Writing and Managing Code with MAAP

Writing and editing code in the MAAP is done in a Jupyter workspace.

Code is version-controlled using git, which may be GitHub or MAAP GitLab. Jupyter also provides a GUI widget to help with code push/pull as a sidebar tool. Git is intended to help with collaborative code development and version-control.

Note

If you have not used Github or git before, it is highly recommended that you get acquainted with it. For a quick reference to git commands there is a Git Cheat Sheet in a variety of languages.

To assist connections to the MAAP system from a Jupyter notebook, a helper library called maap.py provides Python-native calls to the underlying RESTful MAAP API. Often a separate Jupyter notebook is used to run and monitor jobs with API calls.

Writing code overview in context diagram

Helpful Templates while developing Algorithms in MAAP

  • This algorithm repository example is a good starting point for a new algorithm, as it contains the various accessory files that facilitate running the algorithm at scale

  • Which templates will help you? Let the development or documentation team know!

  • For example: conda.yml with some default packages, run_script.sh

Working with code repositories like GitHub and GitLab

Connecting to Github using a Personal Access Token

Set personal access token: https://docs.github.com/en/authentication/keeping-your-account-and-data-secure/creating-a-personal-access-token

Clone a Repository with GitHub

Here is an example repository you can use for this getting started guide: https://github.com/MAAP-Project/dps-unit-test

  1. Copy the Github clone link from https://github.com/MAAP-Project/dps-unit-test Copy .git link

  2. Open the built-in Jupyter Github UI to the left of the file browser. Choose “Clone a Repository” and paste in the .git link you copied from the Github repository. Clone a Repository Paste .git link

  3. You should see a new folder created with the repo you cloned. If you browse to that folder and open up the Jupyter Github UI again, it will show you some info about that repo. Algorithm folder was created Browse to folder Look at Github UI

  4. If you want to make changes to the code and have your own copy of it to register, clone the code into a public repository in Github or in MAAP Gitlab.

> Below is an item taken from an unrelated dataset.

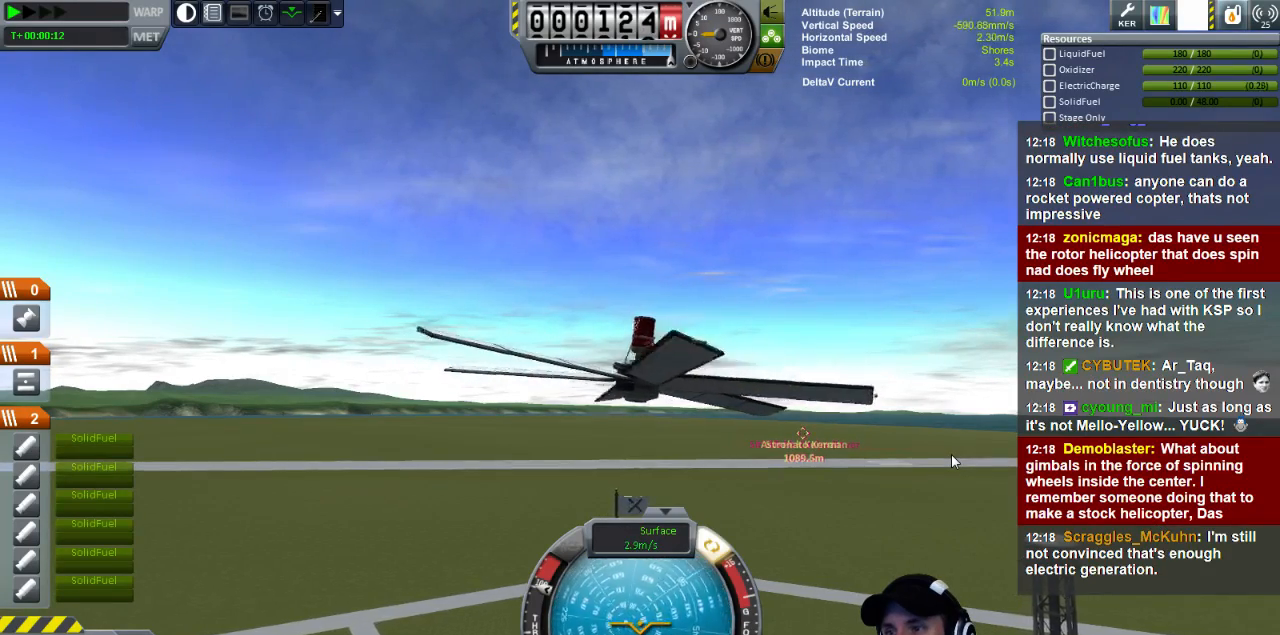
{"keys": ["q", "s"], "events": [[200, "w", "up"], [480, "s", "down"]]}
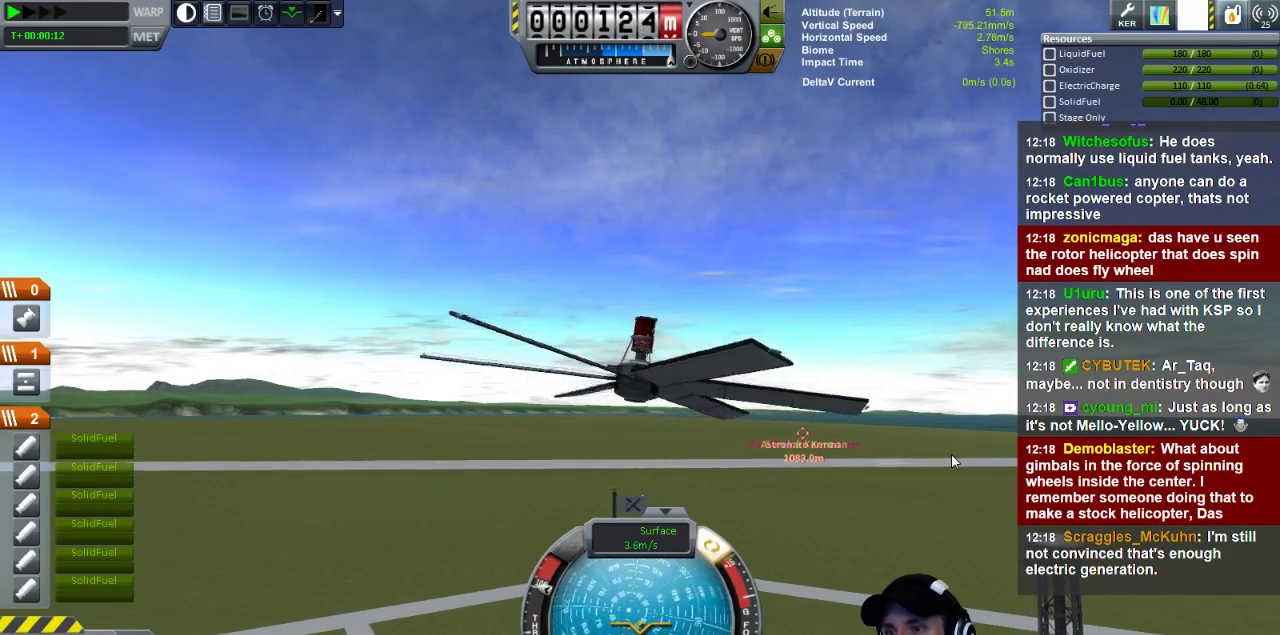
{"keys": ["q"], "events": [[280, "d", "down"], [400, "d", "up"], [480, "s", "up"]]}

The MAAP GitLab Code repository

After creating your MAAP account, you can create a code repository by navigating to the MAAP GitLab account at https://repo.maap-project.org. This GitLab account is connected to your ADE workspaces automatically when signing into the ADE.

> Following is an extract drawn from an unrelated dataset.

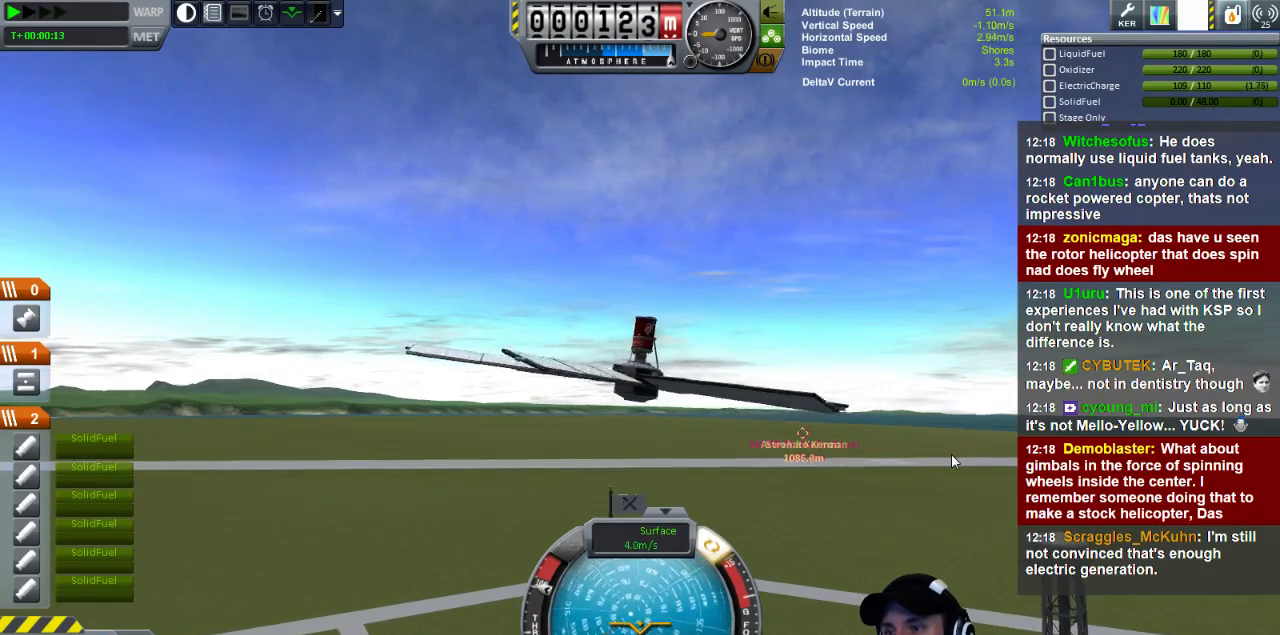
{"keys": ["a", "q"], "events": [[320, "a", "down"]]}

This example walks through cloning a repository into the ADE. Cloning a repository allows you to open, edit, and run files contained within the cloned repository. In this example, we look at cloning the “MAAP-Project/maap-documentation” Git repository, so that you are able to experiment with the code examples contained within this user documentation.

When inside of a workspace, navigate to Git tab at the top of the Jupyter window. Click it to see the option to Clone.

Git Clone

We can also access the “Clone a repository” dialogue box by selecting the File Browser File Browser tab on the JupyterLab sidebar, browsing to the location where we want our Git repository, and using the Git button located near the File Browser icon (also to the left of the file list) and choosing “Clone a repository”. The dialogue box prompts you to enter the URI of the repository you wish to clone. For this example we enter “https://github.com/MAAP-Project/maap-documentation.git”.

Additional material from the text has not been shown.